Processing is complete. Here is the listing of all products

request_55_product_paths.txt

philipjyoon commented 3 weeks ago

Due to an operator error getting around a database file issue (which is now fixed going forward) we need to reprocess the last 4 runs of frame 8622 starting w the query job that generated the following batch ids: f8622_a1032 f8622_a1020 f8622_a996 f8622_a984 f8622_a972 f8622_a960 f8622_a948 f8622_a936 f8622_a924 f8622_a912 f8622_a900 f8622_a888 f8622_a864 f8622_a852 f8622_a840

To do this, we will need to perform the following actions:

  1. Delete all compressed CSLC records from GRQ ES index grq_1_l2_cslc_s1_compressed that were generated by the SCIFLO runs that we are going to re-run.
  2. Create a DISP-S1 historical processing batch_proc with frame 8622. Also need to create the following field: "frame_states": {"8622": 60} and data_start_date can be the original start date in 2016. This way the processing will happen with sensing dates 61 to 75 in the frame 8622 series
  3. Purge all query, download, sciflo, cnm-s, and cnm-r jobs that correspond to those runs so that they don't get deduped
  4. Ask ASF to delete the old files
  5. Start the batch_proc and monitor... make sure the first product reference date is correct.
philipjyoon commented 3 weeks ago
{
 "enabled": true,
 "label": "PST_Request_55_partial_8622",
 "processing_mode": "historical",
 "include_regions": "",
 "exclude_regions": "",
 "temporal": true,
 "data_start_date": "2016-07-01T00:00:00",
 "data_end_date": "2021-02-01T00:00:00",
 "k": 15,
 "m": 6,
 "frames": [8622],
 "frame_states": {"8622": 60},
 "wait_between_acq_cycles_mins": 5,
 "job_type": "cslc_query_hist",
 "provider_name": "ASF",
 "job_queue": "opera-job_worker-cslc_data_query_hist",
 "download_job_queue": "opera-job_worker-cslc_data_download_hist",
 "chunk_size": 1
 }
philipjyoon commented 3 weeks ago

Reprocessing of frame 8622 last 4 runs have started

philipjyoon commented 3 weeks ago

Had to stop and restart because I hadn't deleted the compressed CSLCs from those 4 incorrect runs.

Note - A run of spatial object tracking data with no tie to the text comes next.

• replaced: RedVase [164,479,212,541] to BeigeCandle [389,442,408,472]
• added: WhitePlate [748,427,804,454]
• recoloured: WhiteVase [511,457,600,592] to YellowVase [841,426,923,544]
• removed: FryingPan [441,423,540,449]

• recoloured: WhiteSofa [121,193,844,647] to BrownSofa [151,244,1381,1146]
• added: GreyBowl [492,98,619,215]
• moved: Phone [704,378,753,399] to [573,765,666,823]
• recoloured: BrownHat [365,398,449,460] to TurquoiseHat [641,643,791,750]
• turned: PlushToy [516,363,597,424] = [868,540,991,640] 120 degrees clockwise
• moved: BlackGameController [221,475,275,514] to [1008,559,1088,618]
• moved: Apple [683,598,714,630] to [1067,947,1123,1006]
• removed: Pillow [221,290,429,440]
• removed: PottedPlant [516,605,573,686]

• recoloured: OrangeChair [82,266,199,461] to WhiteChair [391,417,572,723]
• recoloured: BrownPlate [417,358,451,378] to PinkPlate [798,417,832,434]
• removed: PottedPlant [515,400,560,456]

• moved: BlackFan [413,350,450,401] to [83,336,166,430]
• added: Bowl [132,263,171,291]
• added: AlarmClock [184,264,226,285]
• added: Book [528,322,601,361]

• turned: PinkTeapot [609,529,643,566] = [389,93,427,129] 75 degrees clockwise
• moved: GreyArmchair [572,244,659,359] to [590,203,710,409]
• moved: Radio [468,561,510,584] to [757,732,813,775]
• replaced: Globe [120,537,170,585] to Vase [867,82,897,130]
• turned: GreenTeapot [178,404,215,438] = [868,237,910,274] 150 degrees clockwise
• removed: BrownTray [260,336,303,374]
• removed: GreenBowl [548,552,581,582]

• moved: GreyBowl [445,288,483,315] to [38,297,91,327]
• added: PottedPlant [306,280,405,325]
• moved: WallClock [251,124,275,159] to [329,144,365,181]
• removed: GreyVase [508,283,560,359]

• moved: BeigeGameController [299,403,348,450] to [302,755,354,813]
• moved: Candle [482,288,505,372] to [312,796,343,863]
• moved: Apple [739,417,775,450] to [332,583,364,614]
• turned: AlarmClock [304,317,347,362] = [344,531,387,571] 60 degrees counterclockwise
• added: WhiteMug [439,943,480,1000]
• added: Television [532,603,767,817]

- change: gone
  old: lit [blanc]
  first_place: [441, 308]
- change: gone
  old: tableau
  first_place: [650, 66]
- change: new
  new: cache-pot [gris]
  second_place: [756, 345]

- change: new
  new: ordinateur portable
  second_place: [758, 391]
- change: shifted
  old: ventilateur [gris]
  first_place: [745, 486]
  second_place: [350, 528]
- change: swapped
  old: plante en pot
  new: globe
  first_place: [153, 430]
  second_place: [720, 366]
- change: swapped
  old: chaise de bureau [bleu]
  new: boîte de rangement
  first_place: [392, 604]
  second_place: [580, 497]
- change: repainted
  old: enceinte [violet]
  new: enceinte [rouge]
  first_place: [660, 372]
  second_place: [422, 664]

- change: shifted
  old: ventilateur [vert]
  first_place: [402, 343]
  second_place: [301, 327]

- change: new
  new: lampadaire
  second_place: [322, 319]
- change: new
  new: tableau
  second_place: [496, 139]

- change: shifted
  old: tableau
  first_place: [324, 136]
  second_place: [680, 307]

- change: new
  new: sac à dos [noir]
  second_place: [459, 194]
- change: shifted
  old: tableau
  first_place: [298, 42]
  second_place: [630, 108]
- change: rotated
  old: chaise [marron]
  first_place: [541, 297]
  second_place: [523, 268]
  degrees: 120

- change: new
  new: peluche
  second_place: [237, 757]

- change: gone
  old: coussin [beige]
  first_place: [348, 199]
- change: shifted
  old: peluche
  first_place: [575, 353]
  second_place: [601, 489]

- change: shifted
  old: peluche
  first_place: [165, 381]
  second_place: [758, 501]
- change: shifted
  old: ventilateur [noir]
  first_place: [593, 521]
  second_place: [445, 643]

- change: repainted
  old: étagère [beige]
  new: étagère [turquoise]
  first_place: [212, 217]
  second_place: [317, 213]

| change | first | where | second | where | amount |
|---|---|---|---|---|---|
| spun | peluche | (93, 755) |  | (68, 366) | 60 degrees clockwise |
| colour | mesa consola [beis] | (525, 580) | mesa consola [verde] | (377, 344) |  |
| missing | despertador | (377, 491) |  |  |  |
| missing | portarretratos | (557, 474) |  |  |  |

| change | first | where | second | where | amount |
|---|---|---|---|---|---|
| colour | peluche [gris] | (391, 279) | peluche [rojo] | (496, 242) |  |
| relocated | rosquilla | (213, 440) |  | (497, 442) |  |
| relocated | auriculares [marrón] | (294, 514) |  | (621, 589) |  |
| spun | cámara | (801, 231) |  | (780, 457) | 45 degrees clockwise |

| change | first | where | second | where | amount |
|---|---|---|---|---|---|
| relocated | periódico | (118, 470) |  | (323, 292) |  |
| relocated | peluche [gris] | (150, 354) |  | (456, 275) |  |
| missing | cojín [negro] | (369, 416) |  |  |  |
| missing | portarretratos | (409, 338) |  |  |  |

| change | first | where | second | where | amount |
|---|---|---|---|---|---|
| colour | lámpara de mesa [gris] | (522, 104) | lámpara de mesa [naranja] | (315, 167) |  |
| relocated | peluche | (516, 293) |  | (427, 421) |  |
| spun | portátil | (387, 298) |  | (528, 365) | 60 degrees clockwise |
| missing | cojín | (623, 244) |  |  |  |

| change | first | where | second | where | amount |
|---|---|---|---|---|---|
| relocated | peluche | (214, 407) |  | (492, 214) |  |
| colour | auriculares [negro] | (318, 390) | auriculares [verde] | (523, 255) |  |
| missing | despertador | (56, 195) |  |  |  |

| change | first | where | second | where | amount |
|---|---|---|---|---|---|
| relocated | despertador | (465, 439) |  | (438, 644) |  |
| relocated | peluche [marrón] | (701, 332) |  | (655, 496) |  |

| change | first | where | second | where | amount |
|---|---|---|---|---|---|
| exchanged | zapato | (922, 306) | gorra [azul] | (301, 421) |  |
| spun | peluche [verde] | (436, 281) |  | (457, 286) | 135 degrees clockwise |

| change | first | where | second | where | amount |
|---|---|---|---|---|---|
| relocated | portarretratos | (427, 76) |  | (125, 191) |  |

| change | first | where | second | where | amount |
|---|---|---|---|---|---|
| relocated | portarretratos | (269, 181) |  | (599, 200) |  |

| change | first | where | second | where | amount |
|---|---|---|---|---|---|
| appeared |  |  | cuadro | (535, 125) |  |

We can use Tosca to delete unwanted Compressed CSLC records. In this case we want to delete all C-CSLC products that have the reference date 20181103T000000Z

  1. Create filter in Tosca Image
  2. Use that filter to run on-demand "Purge datasets" job Image
philipjyoon commented 3 weeks ago

Reprocessing of the last 4 runs of frame 8622 was successful. Below is the corrected listing of all products from this run.

request_55_product_paths_fixed_8622.txt

arothjpl commented 2 days ago

Processing started on 10-28. Still processing as of 10-30.